Itmquery Example • In this example, the itm_servers.conf file contained a single ITM Server entry for server nvvm01. • Behind the scenes this itmquery command asked this ITM Server for: • 1) The endpoints being monitored • 2) The ITM Resource Models running on these endpoints • Each of these queries returns XML documents that are parsed and compared against the itm_attributes.conf file to inform you that (as can be seen in the screen capture): • 9.42.11.111 … is an ITM monitored endpoint running with WebSphere and DB2 • 9.42.11.155 … is an ITM monitored endpoint running with MQ
Itmquery Example (cont.) • In this example [from previous slide], if these nodes were under active NetView management, servmon’s discovery pass would automatically add the following capabilities to the node represented by 9.42.11.111: These 3 capabilities were automatically added by servmon.
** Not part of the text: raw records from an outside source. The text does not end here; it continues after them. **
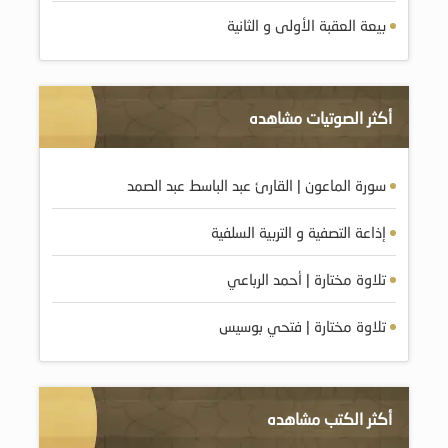
بيعة العقبة الأولى و الثانية
أكثر الصوتيات مشاهده
سورة الماعون | القارئ عبد الباسط عبد الصمد
إذاعة التصفية و التربية السلفية
تلاوة مختارة | أحمد الرباعي
تلاوة مختارة | فتحي بوسيس
أكثر الكتب مشاهده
Similarly, if we were to look at the node object represented by IP address 9.42.11.155 we would see that it contained the isITMEndpoint and isITM_IBM_WebSphere_MQ capabilities.
Servmon ITM Integration • By default servmon automatically adds/removes the “isITM*” capabilities from nodes in ovwdb. • These capabilities are added during the discovery pass that occurs, by default, every 12 hours. • A particular "isITM*" capability field will be automatically removed when servmon notices that the discovery pass for that service has failed over the course of a configurable service-down-deletion-interval (the default is 7 days). • For example, the isITM_IBM_DB2 capability will be removed from the node if 7 days have elapsed since servmon’s ITM query code last reported that this endpoint contained the DB2 ITM Resource Model.
ITM Integration Wrap Up • The NetView advantages to this ITM integration include: • Users can use itmquery to define very useful netmon seed files. • The servmon ITM integration enables users to define their own useful SmartSets (such as “isITM_IBM_DB2=TRUE” or “isITMEndpoint=TRUE”) to keep track of nodes that are known to be running with certain products or just managed by ITM.
ITM Integration Wrap Up (cont.) • The TEC advantages to this new ITM integration include: • The NetView TEC Adapter code now forwards two new events to TEC to enable correlation and promotion of the severities involved in node down and subnet unreachable events. NetView uses the EIF's Zurich Correlation Engine to do the following: • Upon receipt of a TEC_ITS_NODE_STATUS or TEC_ITS_ROUTER_STATUS event where the status is DOWN or MARGINAL: • If the event pertains to a node which contains any "isITM_*" attributes, a TEC_ITS_NODE_SERVICE_IMPACT event will be generated for each ITM service attribute found on the node. Each of these generated events will mention the node's hostname as well as the affected service name (for example IBM_WebSphere_MQ, IBM_WebSphere_Application_Server, or IBM_DB2). • Upon receipt of a TEC_ITS_SUBNET_CONNECTIVITY where the status is UNREACHABLE: • If any of the nodes found within this subnet have "isITM_*" attributes, a TEC_ITS_SUBNET_SERVICE_IMPACT event will be generated for each affected ITM related service. Each of these generated events will mention the affected service name (for example IBM_WebSphere_MQ, IBM_WebSphere_Application_Server, or IBM_DB2) as well as the affected nodes found beneath this subnet which contain the affected service.